Second, there is a pronounced discipline‑specific gap. Symbol‑heavy fields such as differential equations, quantum mechanics, and computational chemistry exhibit markedly lower accuracies than concept‑heavy fields like ecology or genetics, even for the same model size. This suggests current LLMs are better at procedural or formulaic execution than at integrating diverse scientific concepts.

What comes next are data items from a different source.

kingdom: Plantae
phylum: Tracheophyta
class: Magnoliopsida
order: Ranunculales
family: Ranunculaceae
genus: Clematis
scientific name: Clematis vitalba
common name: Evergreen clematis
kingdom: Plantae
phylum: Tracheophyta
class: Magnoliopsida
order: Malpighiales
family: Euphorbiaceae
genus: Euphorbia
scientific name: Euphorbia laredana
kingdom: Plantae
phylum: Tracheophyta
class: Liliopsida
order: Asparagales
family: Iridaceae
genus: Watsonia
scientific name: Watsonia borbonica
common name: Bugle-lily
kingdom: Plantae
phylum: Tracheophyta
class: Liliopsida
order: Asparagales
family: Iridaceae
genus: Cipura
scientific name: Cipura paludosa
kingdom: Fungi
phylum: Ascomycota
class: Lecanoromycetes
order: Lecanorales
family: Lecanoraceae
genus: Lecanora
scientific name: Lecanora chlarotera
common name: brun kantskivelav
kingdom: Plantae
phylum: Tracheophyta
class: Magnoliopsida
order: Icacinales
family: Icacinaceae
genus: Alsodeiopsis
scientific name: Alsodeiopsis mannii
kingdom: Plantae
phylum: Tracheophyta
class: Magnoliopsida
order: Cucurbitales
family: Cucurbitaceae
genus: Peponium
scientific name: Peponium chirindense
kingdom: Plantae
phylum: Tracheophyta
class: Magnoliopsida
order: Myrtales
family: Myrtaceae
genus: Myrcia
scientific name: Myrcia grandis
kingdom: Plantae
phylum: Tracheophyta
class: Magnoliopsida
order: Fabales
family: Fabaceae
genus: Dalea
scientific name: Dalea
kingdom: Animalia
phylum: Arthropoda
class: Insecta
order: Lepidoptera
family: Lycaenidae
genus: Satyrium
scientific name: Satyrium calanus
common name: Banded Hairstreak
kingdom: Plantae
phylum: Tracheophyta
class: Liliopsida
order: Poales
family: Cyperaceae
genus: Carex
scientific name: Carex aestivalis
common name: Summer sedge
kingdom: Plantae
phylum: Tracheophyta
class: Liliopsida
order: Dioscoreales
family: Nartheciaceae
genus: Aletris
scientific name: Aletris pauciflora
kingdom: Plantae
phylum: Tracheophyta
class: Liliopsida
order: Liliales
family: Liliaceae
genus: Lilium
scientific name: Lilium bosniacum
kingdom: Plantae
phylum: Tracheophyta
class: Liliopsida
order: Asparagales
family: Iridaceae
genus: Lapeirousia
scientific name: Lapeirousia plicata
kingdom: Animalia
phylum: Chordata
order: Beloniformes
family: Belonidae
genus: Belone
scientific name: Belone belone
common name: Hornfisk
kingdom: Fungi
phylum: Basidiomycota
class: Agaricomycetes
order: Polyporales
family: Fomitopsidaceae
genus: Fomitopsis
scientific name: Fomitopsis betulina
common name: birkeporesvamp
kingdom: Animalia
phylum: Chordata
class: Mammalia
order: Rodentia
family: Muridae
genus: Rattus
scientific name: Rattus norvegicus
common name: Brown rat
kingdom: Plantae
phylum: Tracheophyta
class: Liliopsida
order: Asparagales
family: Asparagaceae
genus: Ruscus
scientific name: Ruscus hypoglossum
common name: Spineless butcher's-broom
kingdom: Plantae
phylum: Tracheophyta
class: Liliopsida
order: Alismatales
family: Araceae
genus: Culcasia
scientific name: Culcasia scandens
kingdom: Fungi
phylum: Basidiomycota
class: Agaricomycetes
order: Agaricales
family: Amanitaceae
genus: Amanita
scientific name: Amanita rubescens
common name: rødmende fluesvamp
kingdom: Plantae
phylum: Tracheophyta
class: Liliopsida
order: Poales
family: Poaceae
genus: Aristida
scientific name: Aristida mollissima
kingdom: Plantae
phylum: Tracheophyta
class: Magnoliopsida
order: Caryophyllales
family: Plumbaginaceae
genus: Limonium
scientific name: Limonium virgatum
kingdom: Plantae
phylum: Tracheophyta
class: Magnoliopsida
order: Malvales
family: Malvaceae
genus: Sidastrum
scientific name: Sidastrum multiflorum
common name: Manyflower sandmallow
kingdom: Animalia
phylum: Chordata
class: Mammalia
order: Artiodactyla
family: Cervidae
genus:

Third, by intersecting the two axes the authors uncover “discipline‑cognition bottlenecks”: for many sub‑disciplines, performance drops sharply when moving from the Analyze to the Evaluate level. For example, problems in thermodynamics or linear algebra maintain ~70 % accuracy up to the Analyze stage but fall below 30 % at Evaluation. Such bottlenecks indicate that models often capture surface patterns but fail to grasp deeper structural relationships required for higher‑order judgment.

The paper argues that these diagnostic insights should guide future model development. It recommends (a) richer multi‑step Chain‑of‑Thought prompting and step‑wise feedback to strengthen high‑order reasoning, (b) domain‑specific fine‑tuning that explicitly teaches symbolic manipulation and logical operators, and (c) the continual expansion of benchmark suites to include more high‑cognition, cross‑disciplinary problems.

In sum, STEMVerse provides a systematic, fine‑grained evaluation methodology that moves beyond aggregate accuracy scores. By mapping each problem onto a two‑dimensional capability grid, it makes the hidden structure of LLM STEM reasoning visible, enabling researchers to diagnose knowledge gaps versus reasoning gaps, track non‑linear scaling trends, and design targeted interventions for the next generation of scientific language models.